• **WHAT YOU SHOULD DO**:
Using the data below, return all lines in which "keys" appears.

• **Recorded data**:
----------

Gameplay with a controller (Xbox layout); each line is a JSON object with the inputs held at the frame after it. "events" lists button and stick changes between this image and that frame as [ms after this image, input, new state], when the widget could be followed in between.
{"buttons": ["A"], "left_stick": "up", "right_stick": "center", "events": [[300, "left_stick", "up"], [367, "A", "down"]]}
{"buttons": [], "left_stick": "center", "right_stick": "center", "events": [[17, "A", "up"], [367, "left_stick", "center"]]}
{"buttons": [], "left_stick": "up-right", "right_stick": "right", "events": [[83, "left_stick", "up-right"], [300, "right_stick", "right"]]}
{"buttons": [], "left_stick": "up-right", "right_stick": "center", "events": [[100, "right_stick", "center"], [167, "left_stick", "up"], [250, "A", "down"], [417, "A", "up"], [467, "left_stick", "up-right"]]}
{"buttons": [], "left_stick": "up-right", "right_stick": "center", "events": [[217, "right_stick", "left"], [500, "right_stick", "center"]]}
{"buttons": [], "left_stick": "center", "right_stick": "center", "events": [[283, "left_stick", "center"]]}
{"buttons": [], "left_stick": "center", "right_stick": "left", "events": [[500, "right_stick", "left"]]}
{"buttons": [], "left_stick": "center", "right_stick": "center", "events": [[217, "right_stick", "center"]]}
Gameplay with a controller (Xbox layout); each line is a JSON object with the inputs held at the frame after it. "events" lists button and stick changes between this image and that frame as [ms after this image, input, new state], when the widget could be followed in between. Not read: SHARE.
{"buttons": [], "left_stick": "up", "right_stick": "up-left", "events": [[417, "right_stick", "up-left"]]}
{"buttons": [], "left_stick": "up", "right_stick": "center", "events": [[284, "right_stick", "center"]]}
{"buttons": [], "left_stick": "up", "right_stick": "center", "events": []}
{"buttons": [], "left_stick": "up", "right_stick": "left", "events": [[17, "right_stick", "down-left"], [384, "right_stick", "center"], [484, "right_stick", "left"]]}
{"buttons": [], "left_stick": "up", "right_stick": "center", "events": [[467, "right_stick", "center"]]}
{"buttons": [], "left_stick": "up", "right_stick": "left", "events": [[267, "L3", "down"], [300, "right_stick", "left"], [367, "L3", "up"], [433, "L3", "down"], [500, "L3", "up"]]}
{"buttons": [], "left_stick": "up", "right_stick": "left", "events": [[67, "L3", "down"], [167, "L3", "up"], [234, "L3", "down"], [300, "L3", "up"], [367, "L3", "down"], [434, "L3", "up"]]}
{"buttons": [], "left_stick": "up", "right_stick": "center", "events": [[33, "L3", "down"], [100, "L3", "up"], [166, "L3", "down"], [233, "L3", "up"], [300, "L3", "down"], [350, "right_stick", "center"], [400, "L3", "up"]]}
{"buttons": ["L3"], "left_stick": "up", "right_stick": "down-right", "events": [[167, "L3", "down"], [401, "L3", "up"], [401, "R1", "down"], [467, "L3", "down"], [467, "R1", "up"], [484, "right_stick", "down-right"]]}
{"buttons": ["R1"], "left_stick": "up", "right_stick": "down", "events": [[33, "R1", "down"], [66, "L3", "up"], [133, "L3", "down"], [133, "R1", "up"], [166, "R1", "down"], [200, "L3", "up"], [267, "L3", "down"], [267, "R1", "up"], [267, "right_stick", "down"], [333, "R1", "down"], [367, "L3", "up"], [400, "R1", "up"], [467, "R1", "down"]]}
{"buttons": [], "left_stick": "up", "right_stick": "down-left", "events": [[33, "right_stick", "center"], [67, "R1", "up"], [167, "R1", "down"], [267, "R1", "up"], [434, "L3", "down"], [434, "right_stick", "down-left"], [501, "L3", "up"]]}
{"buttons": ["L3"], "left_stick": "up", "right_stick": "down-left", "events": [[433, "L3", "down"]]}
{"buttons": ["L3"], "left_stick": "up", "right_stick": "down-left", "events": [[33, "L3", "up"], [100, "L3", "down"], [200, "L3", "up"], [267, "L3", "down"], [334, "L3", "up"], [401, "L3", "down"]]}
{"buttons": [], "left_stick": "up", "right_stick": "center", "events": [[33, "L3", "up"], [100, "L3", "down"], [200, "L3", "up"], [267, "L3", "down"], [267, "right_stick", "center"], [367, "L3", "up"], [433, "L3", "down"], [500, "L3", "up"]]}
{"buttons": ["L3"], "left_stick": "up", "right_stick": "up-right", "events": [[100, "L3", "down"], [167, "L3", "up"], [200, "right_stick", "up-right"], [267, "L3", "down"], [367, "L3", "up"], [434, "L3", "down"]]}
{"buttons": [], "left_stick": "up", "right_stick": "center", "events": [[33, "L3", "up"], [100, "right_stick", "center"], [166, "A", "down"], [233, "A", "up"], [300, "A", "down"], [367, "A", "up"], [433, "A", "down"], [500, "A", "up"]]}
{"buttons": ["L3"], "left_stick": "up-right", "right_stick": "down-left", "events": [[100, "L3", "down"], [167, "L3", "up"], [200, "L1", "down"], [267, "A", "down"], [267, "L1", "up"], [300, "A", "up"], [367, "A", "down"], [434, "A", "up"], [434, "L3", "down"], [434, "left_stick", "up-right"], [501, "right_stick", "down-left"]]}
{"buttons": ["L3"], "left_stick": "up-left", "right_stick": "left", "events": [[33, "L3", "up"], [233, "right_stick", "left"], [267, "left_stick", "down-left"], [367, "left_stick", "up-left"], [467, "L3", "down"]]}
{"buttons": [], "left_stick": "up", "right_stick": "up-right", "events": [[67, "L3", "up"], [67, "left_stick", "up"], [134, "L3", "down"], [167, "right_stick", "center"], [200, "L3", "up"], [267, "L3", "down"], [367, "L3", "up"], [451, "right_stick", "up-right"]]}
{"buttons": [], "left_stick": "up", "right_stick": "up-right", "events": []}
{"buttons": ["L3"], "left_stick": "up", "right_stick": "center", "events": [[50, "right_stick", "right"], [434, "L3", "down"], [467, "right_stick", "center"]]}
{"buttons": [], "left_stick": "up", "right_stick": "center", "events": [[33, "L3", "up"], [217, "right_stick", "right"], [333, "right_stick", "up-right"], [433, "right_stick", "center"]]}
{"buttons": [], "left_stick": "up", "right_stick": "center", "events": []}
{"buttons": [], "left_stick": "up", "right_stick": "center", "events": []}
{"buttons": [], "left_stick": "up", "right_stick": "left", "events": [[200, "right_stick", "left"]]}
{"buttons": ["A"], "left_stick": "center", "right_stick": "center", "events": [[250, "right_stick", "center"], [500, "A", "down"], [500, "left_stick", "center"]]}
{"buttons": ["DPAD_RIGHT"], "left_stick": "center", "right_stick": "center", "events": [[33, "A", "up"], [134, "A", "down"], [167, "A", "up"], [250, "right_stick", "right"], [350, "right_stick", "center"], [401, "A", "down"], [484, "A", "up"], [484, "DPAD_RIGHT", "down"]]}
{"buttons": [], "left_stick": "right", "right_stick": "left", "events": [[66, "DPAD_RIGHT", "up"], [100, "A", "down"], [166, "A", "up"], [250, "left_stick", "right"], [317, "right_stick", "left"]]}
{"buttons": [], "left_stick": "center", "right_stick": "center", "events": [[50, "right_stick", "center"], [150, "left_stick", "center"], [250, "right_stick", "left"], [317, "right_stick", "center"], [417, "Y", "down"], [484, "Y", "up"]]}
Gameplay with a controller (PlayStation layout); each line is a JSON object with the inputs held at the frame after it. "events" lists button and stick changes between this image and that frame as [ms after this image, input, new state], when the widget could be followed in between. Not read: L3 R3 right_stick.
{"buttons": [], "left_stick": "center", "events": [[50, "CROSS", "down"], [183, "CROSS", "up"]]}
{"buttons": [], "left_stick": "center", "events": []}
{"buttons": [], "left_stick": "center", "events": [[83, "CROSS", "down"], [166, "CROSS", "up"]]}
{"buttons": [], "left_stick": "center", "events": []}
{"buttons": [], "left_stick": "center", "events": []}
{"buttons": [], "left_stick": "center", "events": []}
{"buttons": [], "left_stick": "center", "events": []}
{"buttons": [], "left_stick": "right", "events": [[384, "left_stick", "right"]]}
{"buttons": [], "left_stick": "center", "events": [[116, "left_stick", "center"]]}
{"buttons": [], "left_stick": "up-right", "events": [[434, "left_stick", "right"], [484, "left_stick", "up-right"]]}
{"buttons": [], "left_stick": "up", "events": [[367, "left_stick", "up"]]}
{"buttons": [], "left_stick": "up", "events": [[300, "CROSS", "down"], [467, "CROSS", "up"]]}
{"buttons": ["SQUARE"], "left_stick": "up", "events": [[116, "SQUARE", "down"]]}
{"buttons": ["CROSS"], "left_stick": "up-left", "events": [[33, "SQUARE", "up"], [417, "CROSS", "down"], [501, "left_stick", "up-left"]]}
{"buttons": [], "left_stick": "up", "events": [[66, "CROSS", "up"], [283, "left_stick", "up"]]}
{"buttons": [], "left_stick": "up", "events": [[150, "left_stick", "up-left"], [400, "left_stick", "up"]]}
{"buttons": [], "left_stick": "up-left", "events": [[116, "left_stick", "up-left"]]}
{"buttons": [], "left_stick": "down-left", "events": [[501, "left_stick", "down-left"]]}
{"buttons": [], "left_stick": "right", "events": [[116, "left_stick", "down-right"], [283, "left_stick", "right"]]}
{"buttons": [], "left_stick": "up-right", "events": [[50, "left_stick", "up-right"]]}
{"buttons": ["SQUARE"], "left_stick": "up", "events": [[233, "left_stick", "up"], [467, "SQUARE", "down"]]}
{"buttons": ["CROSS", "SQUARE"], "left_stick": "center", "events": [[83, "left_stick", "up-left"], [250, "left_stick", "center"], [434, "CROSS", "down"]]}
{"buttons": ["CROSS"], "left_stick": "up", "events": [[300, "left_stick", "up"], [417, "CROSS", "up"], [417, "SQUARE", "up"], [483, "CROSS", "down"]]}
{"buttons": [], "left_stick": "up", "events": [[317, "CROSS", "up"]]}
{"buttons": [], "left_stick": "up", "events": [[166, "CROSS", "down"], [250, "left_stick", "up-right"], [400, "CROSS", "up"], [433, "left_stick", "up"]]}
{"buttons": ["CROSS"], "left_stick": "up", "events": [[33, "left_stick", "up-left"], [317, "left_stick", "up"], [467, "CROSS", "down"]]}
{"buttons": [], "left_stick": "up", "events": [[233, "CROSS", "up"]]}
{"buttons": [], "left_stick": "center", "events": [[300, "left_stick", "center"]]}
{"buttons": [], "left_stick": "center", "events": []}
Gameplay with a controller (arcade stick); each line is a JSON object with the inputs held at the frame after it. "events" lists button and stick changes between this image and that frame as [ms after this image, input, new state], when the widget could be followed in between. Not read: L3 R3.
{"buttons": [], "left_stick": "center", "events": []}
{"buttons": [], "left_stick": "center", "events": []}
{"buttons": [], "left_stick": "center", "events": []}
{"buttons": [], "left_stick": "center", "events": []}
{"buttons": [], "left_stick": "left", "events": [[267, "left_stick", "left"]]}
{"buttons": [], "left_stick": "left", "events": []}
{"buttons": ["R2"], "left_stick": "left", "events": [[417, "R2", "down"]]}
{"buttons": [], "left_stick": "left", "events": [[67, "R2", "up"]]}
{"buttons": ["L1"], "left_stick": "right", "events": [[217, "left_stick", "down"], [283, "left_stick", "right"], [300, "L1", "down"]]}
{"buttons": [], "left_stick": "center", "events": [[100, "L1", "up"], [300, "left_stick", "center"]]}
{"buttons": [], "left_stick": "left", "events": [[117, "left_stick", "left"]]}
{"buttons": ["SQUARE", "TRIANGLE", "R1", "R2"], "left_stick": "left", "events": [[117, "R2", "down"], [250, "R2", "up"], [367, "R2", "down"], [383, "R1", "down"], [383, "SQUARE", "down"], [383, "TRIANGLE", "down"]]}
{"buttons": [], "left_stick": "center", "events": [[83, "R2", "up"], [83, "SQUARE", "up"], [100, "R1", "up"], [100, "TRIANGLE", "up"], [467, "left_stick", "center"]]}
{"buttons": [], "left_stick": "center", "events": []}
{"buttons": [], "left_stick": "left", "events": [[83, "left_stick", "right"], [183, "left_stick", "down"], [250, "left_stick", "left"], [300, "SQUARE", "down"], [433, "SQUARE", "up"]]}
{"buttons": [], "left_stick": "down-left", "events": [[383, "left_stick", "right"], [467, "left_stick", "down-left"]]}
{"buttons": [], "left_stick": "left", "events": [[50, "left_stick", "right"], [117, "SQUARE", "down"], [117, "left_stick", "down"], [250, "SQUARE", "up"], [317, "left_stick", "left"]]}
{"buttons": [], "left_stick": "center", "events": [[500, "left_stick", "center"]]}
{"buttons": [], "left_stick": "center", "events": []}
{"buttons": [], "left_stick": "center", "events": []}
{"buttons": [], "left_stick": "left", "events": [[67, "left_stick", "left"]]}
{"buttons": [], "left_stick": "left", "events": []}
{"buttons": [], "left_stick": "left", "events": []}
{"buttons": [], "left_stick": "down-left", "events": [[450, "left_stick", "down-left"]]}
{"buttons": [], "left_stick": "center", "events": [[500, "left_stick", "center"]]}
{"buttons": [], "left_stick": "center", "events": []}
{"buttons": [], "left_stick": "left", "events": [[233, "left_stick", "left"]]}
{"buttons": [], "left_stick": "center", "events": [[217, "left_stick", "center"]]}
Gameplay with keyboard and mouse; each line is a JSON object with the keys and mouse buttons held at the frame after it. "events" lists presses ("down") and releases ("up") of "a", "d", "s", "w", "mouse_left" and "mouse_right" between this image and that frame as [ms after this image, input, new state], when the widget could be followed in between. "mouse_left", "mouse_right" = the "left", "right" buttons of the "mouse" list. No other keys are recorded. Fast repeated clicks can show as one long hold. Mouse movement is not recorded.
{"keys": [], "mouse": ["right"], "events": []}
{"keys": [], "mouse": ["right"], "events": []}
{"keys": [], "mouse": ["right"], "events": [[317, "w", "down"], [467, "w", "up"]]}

----------

• **WRITTEN RESPONSE**:
Gameplay with keyboard and mouse; each line is a JSON object with the keys and mouse buttons held at the frame after it. "events" lists presses ("down") and releases ("up") of "a", "d", "s", "w", "mouse_left" and "mouse_right" between this image and that frame as [ms after this image, input, new state], when the widget could be followed in between. "mouse_left", "mouse_right" = the "left", "right" buttons of the "mouse" list. No other keys are recorded. Fast repeated clicks can show as one long hold. Mouse movement is not recorded.
{"keys": [], "mouse": ["right"], "events": []}
{"keys": [], "mouse": ["right"], "events": []}
{"keys": [], "mouse": ["right"], "events": [[317, "w", "down"], [467, "w", "up"]]}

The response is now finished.